| Exercise goal |
In the records below, some lines contain the word "assign". Copy each of them.

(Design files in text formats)
'''
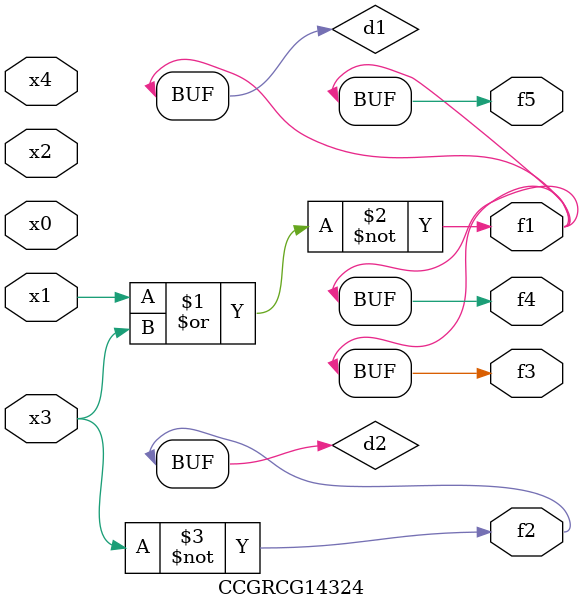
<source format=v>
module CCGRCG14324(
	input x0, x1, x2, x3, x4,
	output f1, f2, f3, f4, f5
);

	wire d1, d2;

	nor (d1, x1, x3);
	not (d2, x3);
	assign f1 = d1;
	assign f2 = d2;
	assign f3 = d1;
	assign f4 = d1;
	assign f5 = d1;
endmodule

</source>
'''
| Exercise response |
	assign f1 = d1;
	assign f2 = d2;
	assign f3 = d1;
	assign f4 = d1;
	assign f5 = d1;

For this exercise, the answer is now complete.